Why do all the most popular, highly rated food blogs feature recipes for intense speciality foods, like a cheese torte unique to some completely remote and hidden town of France.  I don’t want to cook that, although I would probably like to eat it.  Have they run out of regular food ideas?  Or are those not interesting to people?  I have better things to do with 4 hours of my time.  I won’t tell you what they are, but they definitely aren’t that.  Seriously, who wants to make some special torte that requires weird, expensive ingredients and that no one will eat (except maybe me).  The novelty of these fancy food blogs must resonate with some deep down consciousness of us all that enjoys looking at pictures of delicious food, and pictures of people making delicious food.

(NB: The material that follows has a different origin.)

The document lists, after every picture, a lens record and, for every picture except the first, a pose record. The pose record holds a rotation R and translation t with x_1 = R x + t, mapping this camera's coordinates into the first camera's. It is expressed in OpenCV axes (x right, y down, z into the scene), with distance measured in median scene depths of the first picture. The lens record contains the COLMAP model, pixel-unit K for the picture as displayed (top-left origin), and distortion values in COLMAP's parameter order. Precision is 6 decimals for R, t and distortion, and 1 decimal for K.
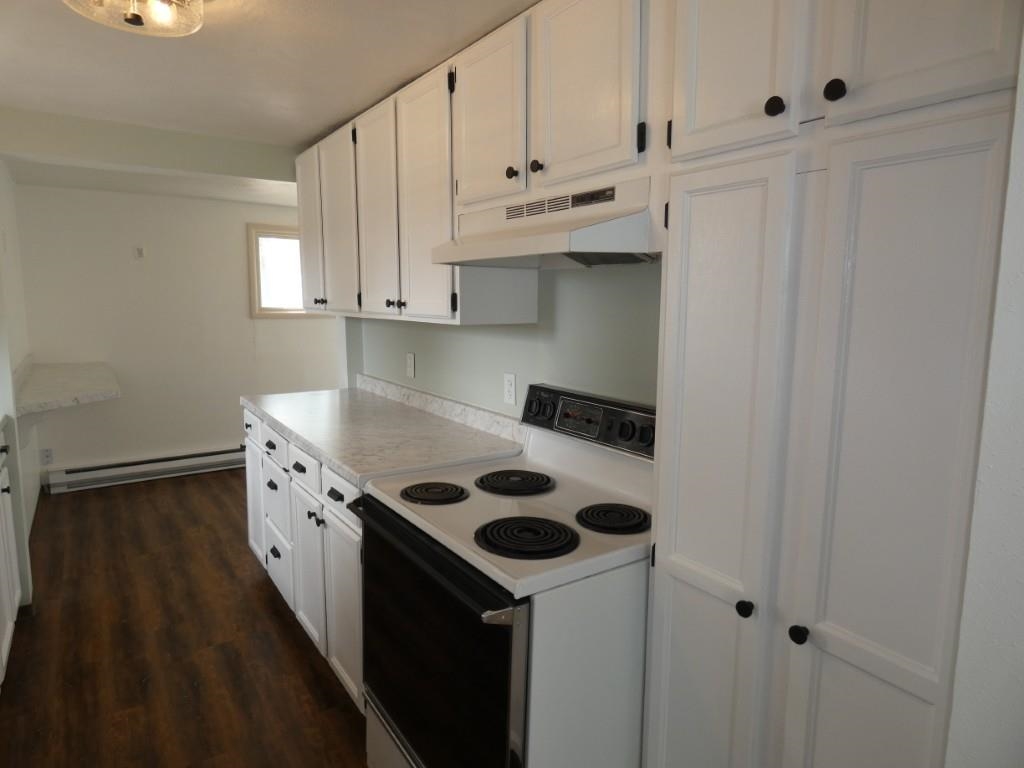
lens RADIAL K [[612.2, 0, 508.3], [0, 612.2, 379.8], [0, 0, 1]] dist [-0.007588, 0.004100]
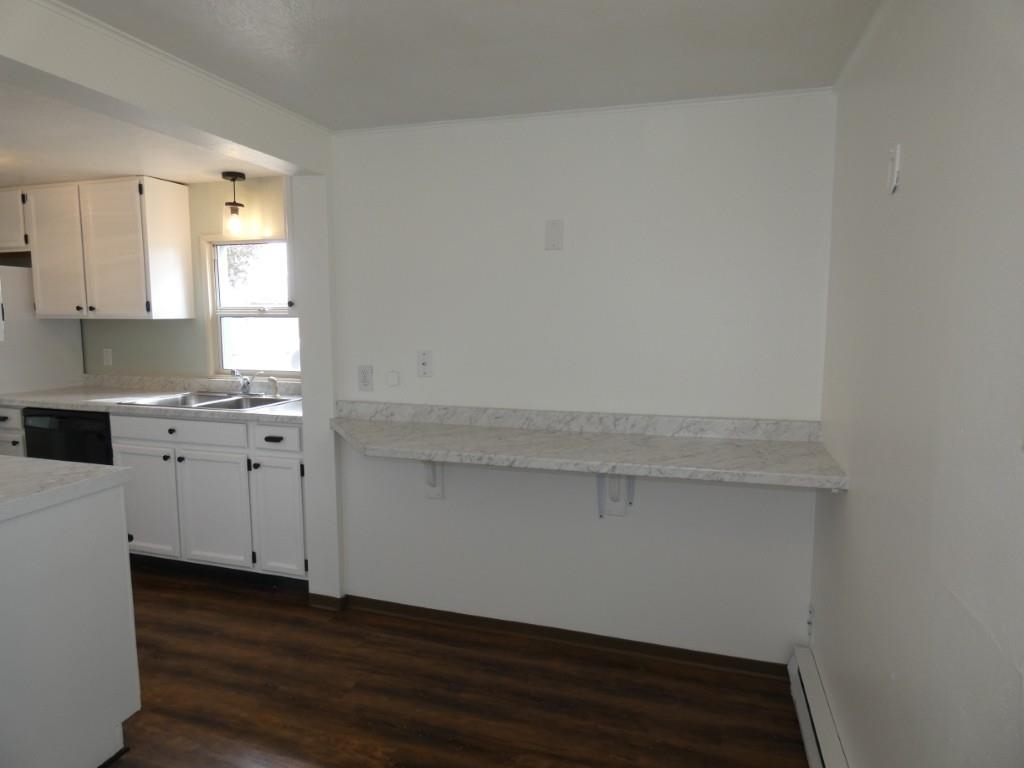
lens RADIAL K [[612.2, 0, 507.8], [0, 612.2, 378.4], [0, 0, 1]] dist [-0.007588, 0.004100]
pose [[-0.788040, 0.061205, -0.612574, -0.469825], [-0.086897, 0.974024, 0.209107, -0.291831], [0.609460, 0.218015, -0.762252, 2.192072]]
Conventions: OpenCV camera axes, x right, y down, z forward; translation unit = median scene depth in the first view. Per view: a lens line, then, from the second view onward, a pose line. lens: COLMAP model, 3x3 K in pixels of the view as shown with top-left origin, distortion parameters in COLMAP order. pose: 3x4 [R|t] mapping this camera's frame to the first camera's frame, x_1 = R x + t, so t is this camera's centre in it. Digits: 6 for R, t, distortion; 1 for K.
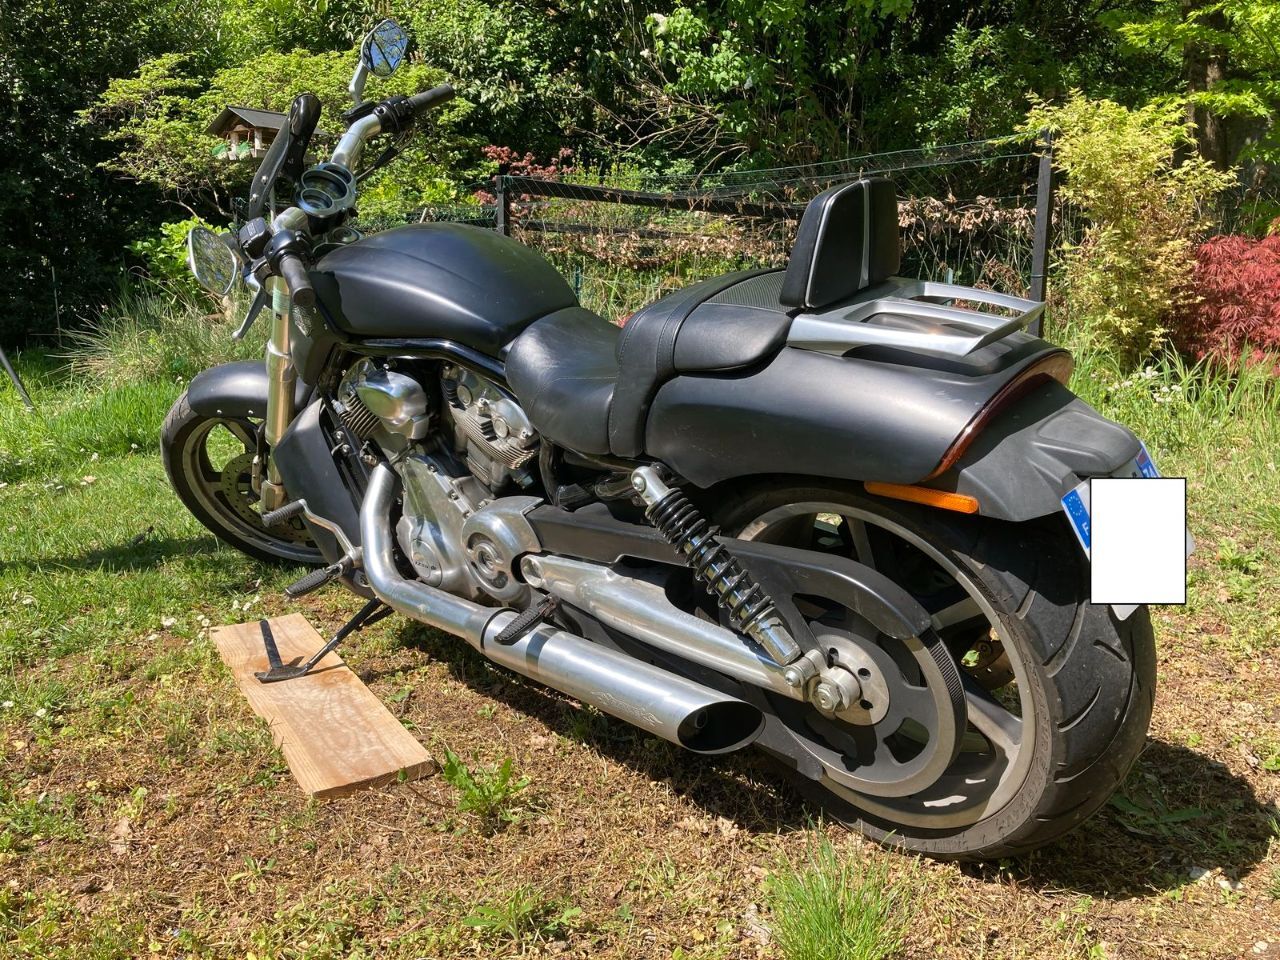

Then there are a lot of blogs that (no offense if you do this) continuously post recipes for things like “cake batter frosting” and it makes me slightly  sick to my stomach.  Because I am not addicted to things like cake batter.  I will eat it when I make cake and there’s some left in the bowl (I don’t think you are human if you don’t do this), but I don’t want to lather it onto cookies and eat them.  I don’t want to make 8 different kinds of cheesy bacon twists, either.  That’s not my cup of tea.  But I will tell you about one of fantasy cups of tea. (Not really a cup of tea, but as in preference)

I want a food blog that is called “No Effort Cooking.”  Not “easy” or “simple.”  NO Effort.  For when I can’t even open a package or use a can opener.  When I am that lazy. The best recipe would be the magical number for the Awesome Food Restaurant in Everytown, World that offers free food for the benefit of mankind.  The next best recipe is called “Roommate/Lover/Friend/Neighbor cooks dinner based on a myriad of incentives/threats.”  I like those recipes.  Whoever writes this blog should also start a hotel chain based on food service.  That would be heaven.   You could go to your plush room, lie down, and they would bring you whatever gourmet food you want throughout the day.  And they would cook it like you would, or better.  And when you venture out to, say, the beach, they will just bring your food to you there.  Ah all the fantasy associated with food.